Bien sûr Marie n'a jamais pu traduire en paroles ce que fut cette expérience spirituelle, c'est bien impensable, bien impossible. Et même les confidences qu'elle a pu faire à tel ou tel apôtre, comme par exemple à saint Luc dont il s'est ensuite servi pour écrire cet évangile de l'enfance, même ces confidences-là demeurent infiniment loin de ce qu'elle a vécu et qu'elle n'aurait pas pu même conceptualiser. Mais pensons à cette femme qui, pendant ces longs mois, a porté Dieu en elle. Dieu, chair de sa chair, Dieu, sang de son sang, Dieu, à tout instant recevant la vie de sa propre vie, Dieu qu'elle sentait tressaillir, grandir, se développer, devenir plus pleinement ce qu'il devait être comme enfant d'homme. Dieu ainsi opérait cette union inimaginable entre sa nature divine et la nature humaine, tout cela dans le creuset de son propre sein. Mystère de silence, mystère d'une joie profonde que personne ne pourra jamais découvrir ni dire, d'une joie qui fait partie de ces mystères qui nous seront révélés dans l'éternité quand toutes choses deviendront transparentes dans la lumière éblouissante de Dieu, quand toutes les facettes de ce plan de Dieu nous deviendront évidentes.

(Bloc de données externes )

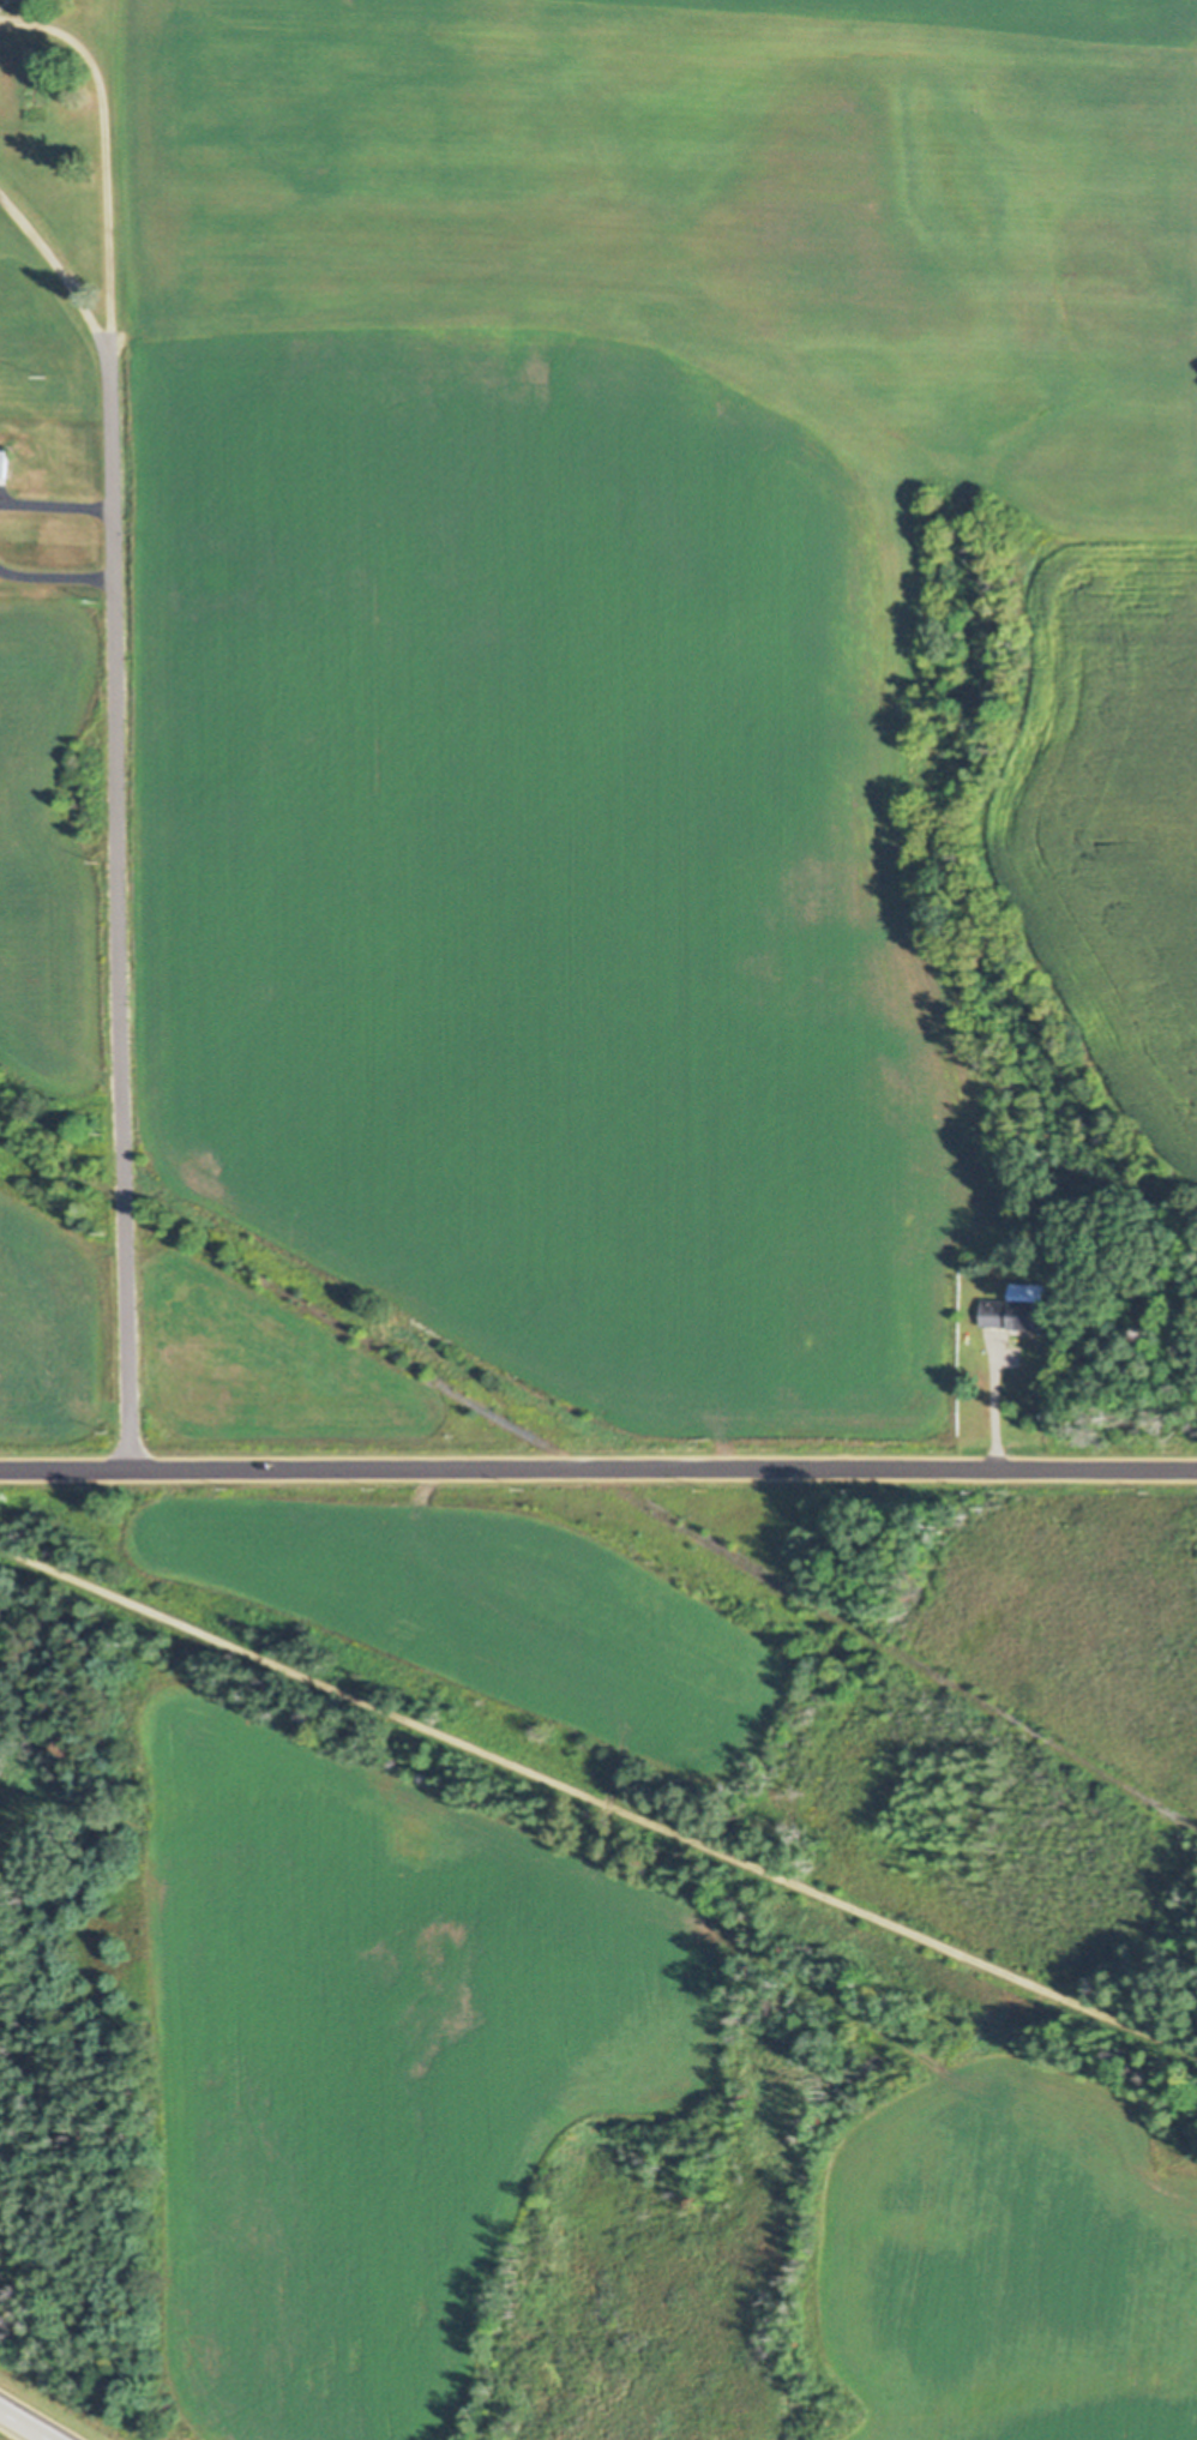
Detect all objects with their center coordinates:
road: (102, 150)
road: (57, 268)
road: (55, 506)
road: (54, 579)
road: (117, 906)
building: (1015, 1308)
road: (994, 1405)
road: (598, 1465)
road: (599, 1476)
road: (598, 1801)
road: (25, 2424)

A ce moment-là, sans doute, dans la lumière de la gloire de Dieu, nous connaîtrons tout, même cela. Mais pour l'instant, quel abîme de splendeur, quel abîme de simplicité, en même temps, quel abîme de douceur, quel tressaillement de crainte et d'allégresse, de joie et en même temps de pauvreté. Car Marie savait à quel point elle était le théâtre de quelque chose qui la dépassait infiniment de toute part. Comment aurait-elle pu se croire capable de donner quoi que ce soit à Celui qui l'avait créée, à Celui qui avait créé tous les mondes et elle petite créature perdue au milieu de l'immensité de cet univers créé ? Oui, son créateur était dans son sein et elle lui donnait elle-même de sa propre chair, de son propre être, de sa propre vie.

Frères et sœurs en ce quatrième dimanche de l'Avent, je crois que nous devons rester dans l'adoration devant cette incarnation, Dieu en train de se faire. Nous avons l'habitude de la contempler dans le Christ né comme un enfant, grandissant comme un homme, dans le Christ en qui l'union des deux natures est accomplie. Je dirais que là, nous la saisissons au moment où elle se fait, au moment où elle se façonne, où s'interpénètrent la divinité et l'humanité de Jésus en un seul être fait de deux natures, mystérieusement unies, indissolublement unies, dans une communion parfaite, absolue et tout cela dans le cœur, dans le sein de Marie. Que nous soyons remplis d'admiration, de joie, de bénédiction pour Dieu devant ce don qui a été fait à l'humanité qu'une fille des hommes puisse connaître pareil mystère en son propre être.